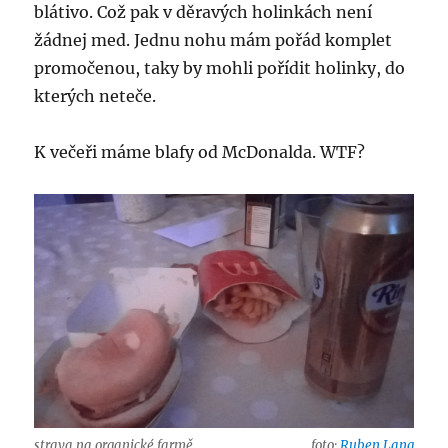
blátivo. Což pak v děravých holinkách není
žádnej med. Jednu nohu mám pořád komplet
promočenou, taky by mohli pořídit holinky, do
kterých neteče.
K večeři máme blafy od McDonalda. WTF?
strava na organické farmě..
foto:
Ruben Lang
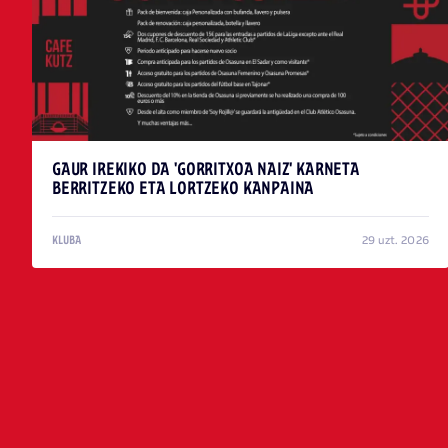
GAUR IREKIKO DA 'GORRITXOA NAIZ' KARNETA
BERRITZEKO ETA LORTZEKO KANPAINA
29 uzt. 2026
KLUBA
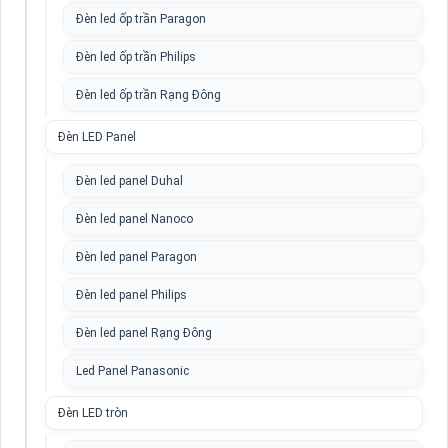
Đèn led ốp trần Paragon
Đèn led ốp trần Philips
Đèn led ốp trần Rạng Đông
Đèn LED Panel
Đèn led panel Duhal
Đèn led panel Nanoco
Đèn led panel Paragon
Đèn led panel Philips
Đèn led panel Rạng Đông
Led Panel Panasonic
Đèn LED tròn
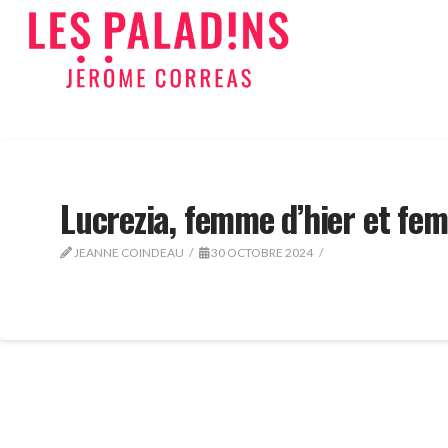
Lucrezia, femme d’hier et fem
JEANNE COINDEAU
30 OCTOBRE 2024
= = = =
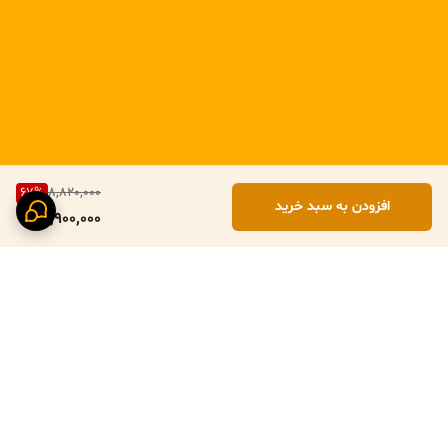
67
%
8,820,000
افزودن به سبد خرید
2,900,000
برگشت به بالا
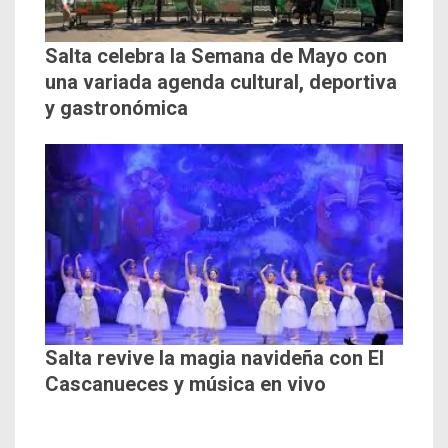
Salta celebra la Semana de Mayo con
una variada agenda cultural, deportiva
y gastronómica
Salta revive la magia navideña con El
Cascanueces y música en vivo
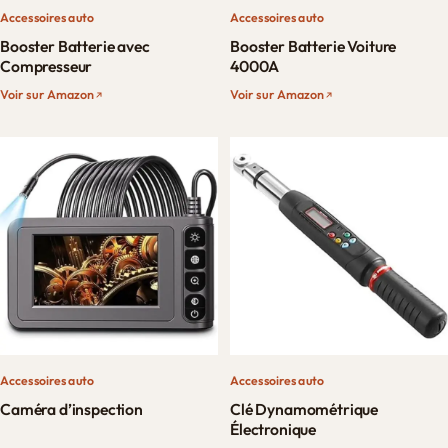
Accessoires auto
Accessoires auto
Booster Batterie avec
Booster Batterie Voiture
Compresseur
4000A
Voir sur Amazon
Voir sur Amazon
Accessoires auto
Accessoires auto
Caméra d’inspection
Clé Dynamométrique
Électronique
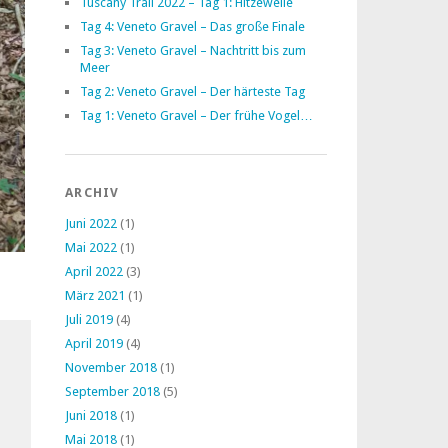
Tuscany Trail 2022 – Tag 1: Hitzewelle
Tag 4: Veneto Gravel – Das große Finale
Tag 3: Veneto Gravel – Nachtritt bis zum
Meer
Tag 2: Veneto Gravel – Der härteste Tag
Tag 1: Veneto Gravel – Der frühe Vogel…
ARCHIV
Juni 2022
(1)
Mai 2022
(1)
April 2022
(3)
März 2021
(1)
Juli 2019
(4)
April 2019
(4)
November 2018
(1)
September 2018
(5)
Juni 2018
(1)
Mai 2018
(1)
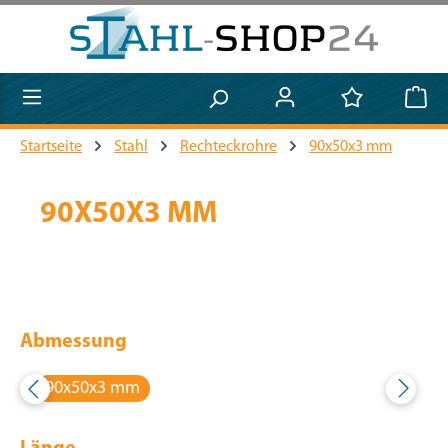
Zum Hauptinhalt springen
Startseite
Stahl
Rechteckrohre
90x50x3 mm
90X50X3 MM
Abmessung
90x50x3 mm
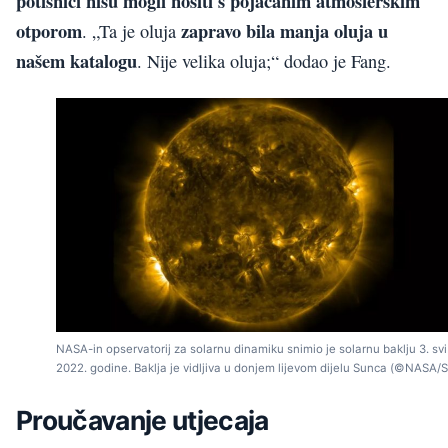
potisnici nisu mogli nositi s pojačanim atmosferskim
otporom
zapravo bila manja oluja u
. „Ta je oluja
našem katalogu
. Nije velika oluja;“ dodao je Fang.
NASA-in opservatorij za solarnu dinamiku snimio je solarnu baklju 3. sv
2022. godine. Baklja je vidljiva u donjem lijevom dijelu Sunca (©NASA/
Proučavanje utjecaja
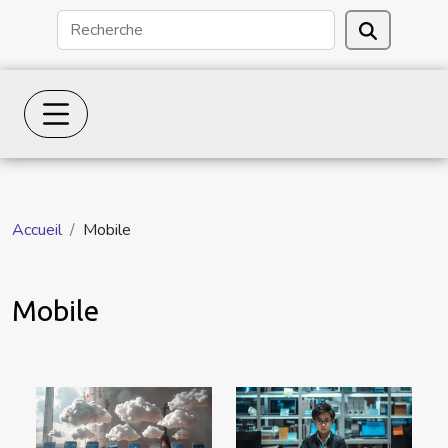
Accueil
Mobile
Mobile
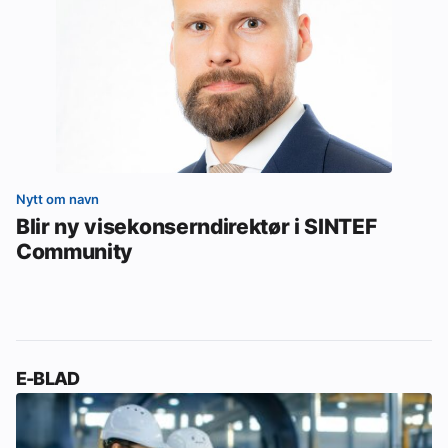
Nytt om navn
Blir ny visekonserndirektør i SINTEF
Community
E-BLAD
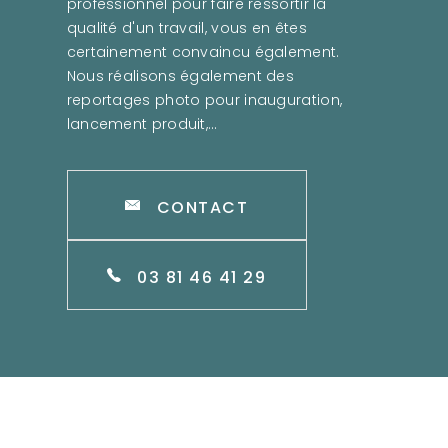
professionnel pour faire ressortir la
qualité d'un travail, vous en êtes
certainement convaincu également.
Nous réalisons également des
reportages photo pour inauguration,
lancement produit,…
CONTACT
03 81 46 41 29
= = = =
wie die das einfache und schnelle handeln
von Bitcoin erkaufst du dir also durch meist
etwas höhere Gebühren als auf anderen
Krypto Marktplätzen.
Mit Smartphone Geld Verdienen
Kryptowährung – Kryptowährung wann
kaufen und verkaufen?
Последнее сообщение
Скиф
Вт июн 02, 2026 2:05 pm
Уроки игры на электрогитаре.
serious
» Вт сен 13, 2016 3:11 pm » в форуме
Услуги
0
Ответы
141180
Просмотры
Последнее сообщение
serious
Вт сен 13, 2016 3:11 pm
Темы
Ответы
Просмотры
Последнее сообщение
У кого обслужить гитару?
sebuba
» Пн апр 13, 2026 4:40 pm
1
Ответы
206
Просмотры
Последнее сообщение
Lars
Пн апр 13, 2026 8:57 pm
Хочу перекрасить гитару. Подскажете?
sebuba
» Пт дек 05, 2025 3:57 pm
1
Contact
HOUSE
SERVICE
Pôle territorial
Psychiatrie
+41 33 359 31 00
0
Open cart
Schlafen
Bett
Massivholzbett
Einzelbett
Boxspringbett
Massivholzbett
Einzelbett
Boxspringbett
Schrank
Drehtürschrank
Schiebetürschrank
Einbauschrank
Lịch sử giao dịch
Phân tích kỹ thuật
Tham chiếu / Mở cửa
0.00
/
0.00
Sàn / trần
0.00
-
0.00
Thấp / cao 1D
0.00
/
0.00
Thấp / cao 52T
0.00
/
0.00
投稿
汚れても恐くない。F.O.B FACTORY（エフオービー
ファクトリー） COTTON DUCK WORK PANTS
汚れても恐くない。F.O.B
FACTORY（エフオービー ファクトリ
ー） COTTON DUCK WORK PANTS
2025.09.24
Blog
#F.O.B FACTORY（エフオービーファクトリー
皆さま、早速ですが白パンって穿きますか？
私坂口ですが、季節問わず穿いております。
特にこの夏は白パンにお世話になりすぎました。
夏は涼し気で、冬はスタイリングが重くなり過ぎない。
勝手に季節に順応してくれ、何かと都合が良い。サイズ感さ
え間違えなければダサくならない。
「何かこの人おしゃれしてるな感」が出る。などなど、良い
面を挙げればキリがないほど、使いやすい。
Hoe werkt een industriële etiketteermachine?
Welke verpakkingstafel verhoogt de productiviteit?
= = = =
### DIRECTIONS FOR THIS TASK
In the material above, tally each line where "WORK" appears, and respond with only the tally.

### SOLVED EXERCISE
2